The OCT3 protein, which is coded for by the
SLC22A3 gene, is thought to be involved in metformin uptake into hepatocytes and the interstitial fluid [
19]. In healthy male Caucasians, no statistically significant association between four SLC22A3 SNPs (rs12194182, rs2292334, rs2504927, and rs3123634) and metformin pharmacokinetics was found [
34]. It has also been reported that the rs2292334 SNP is associated with a decreased risk of T2DM and a decrease in HbA1c levels [
35]. The current study concluded that the rs12194182 SNP in the
SLC22A3 gene is linked to lower mean HbA1c levels in the Jordanian T2DM patients. Subjects with the CC genotype exhibited the lowest mean HbA1c levels, while patients with the CT and TT genotypes exhibited higher levels. However, the other studied SNPs (rs2292334, rs2504927, and rs3123634) were in accordance with the findings of Tzvetkov et al. [
34] as no significant link was established between these SNPs and glycemic control or mean HbA1c levels.

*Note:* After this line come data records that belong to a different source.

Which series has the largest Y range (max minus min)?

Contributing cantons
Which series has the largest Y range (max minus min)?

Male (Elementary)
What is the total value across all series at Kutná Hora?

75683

These reports, in addition to the results of the present study, show that OCT3 might be somewhat associated with metformin’s effect on HbA1c levels.

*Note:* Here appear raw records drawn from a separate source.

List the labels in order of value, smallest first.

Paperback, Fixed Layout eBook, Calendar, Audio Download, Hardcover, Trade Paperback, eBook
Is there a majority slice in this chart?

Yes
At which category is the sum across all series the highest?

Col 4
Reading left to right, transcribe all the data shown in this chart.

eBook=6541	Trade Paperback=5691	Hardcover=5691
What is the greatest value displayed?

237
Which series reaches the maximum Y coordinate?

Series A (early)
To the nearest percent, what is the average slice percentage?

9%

Finally, after adjusting for BMI and age at diabetes diagnosis using multinomial logistic regression, this study found a genetic association between glycemic control and all tested SNPs within
SLC22A1,
SLC22A2 and
SLC22A3 genes (
Table 2 and
Table 7). The differences in BMI values between patients or the differences in effect size between different populations might be the reasons why the effect of the aforementioned SNPs could not be replicated in the current study. The variability in age at diabetes diagnosis also has a major effect on the genetic association of these SNPs with glycemic control in the treatment of diabetes. These covariate factors should be considered when treating patients with diabetes. It is also important to clarify the impact of these factors on the genetic associations with glycemic control in the T2DM population.
One potential limitation of the present study is that the duration of the diagnosis was not considered, and subjects who had the disease for a longer time could have decreased production of endogenous insulin, meaning that levels of endogenous insulin among the subjects were variable. Another limitation to be considered is that not all patients were taking the same dosage of metformin, and no baseline levels of HbA1c were recorded to study the degree in which these levels were affected by metformin monotherapy. Most importantly, the relatively small sample size could limit the ability to extrapolate results to the general population. However, it is important to note that the present study is the first to investigate the association between the aforementioned SLC22A SNPs and TD2M in the Jordanian population.